* [EXERCISES]
A. In the Eigen MathFunctions.h diff, what value does precision<float>() return?
B. Resume the Eigen MathFunctions.h diff from the point where it stops.

* [GIVEN TEXT]
────────────────────────────────────────

* fix issues with "long double" type (useful to enforce the use of x87 registers)

* extend the documentation on "extending Eigen"

Eigen/src/Core/MathFunctions.h

@@ -34,6 +34,10 @@ template<typename T> inline T ei_random_amplitude()
   else return static_cast<T>(10);
 }
 
+/**************
+***   int   ***
+**************/
+
 template<> inline int precision<int>() { return 0; }
 inline int ei_real(int x)  { return x; }
 inline int ei_imag(int)    { return 0; }
@@ -74,6 +78,10 @@ inline bool ei_isApproxOrLessThan(int a, int b, int = precision<int>())
   return a <= b;
 }
 
+/**************
+*** float   ***
+**************/
+
 template<> inline float precision<float>() { return 1e-5f; }
 inline float ei_real(float x)  { return x; }
 inline float ei_imag(float)    { return 0.f; }
@@ -81,10 +89,10 @@ inline float ei_conj(float x)  { return x; }
 inline float ei_abs(float x)   { return std::abs(x); }
 inline float ei_abs2(float x)  { return x*x; }
 inline float ei_sqrt(float x)  { return std::sqrt(x); }
-inline float ei_exp(float x)  { return std::exp(x); }
-inline float ei_log(float x)  { return std::log(x); }
-inline float ei_sin(float x)  { return std::sin(x); }
-inline float ei_cos(float x)  { return std::cos(x); }
+inline float ei_exp(float x)   { return std::exp(x); }
+inline float ei_log(float x)   { return std::log(x); }
+inline float ei_sin(float x)   { return std::sin(x); }
+inline float ei_cos(float x)   { return std::cos(x); }
 inline float ei_pow(float x, float y)  { return std::pow(x, y); }
 
 template<> inline float ei_random(float a, float b)

────────────────────────────────────────

* [DATA SUPPLIED]
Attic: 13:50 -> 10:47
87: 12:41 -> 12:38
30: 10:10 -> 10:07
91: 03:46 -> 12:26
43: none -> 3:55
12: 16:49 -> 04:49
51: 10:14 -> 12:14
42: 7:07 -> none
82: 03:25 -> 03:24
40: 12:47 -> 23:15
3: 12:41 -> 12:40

────────────────────────────────────────

* [RESULTS FOR THE EXERCISE]
A. 1e-5f

B.
@@ -115,6 +123,10 @@ inline bool ei_isApproxOrLessThan(float a, float b, float prec = precision<float
   return a <= b || ei_isApprox(a, b, prec);
 }
 
+/**************
+*** double  ***
+**************/
+
 template<> inline double precision<double>() { return 1e-11; }
 inline double ei_real(double x)  { return x; }
 inline double ei_imag(double)    { return 0.; }
@@ -122,10 +134,10 @@ inline double ei_conj(double x)  { return x; }
 inline double ei_abs(double x)   { return std::abs(x); }
 inline double ei_abs2(double x)  { return x*x; }
 inline double ei_sqrt(double x)  { return std::sqrt(x); }
-inline double ei_exp(double x)  { return std::exp(x); }
-inline double ei_log(double x)  { return std::log(x); }
-inline double ei_sin(double x)  { return std::sin(x); }
-inline double ei_cos(double x)  { return std::cos(x); }
+inline double ei_exp(double x)   { return std::exp(x); }
+inline double ei_log(double x)   { return std::log(x); }
+inline double ei_sin(double x)   { return std::sin(x); }
+inline double ei_cos(double x)   { return std::cos(x); }
 inline double ei_pow(double x, double y)  { return std::pow(x, y); }
 
 template<> inline double ei_random(double a, double b)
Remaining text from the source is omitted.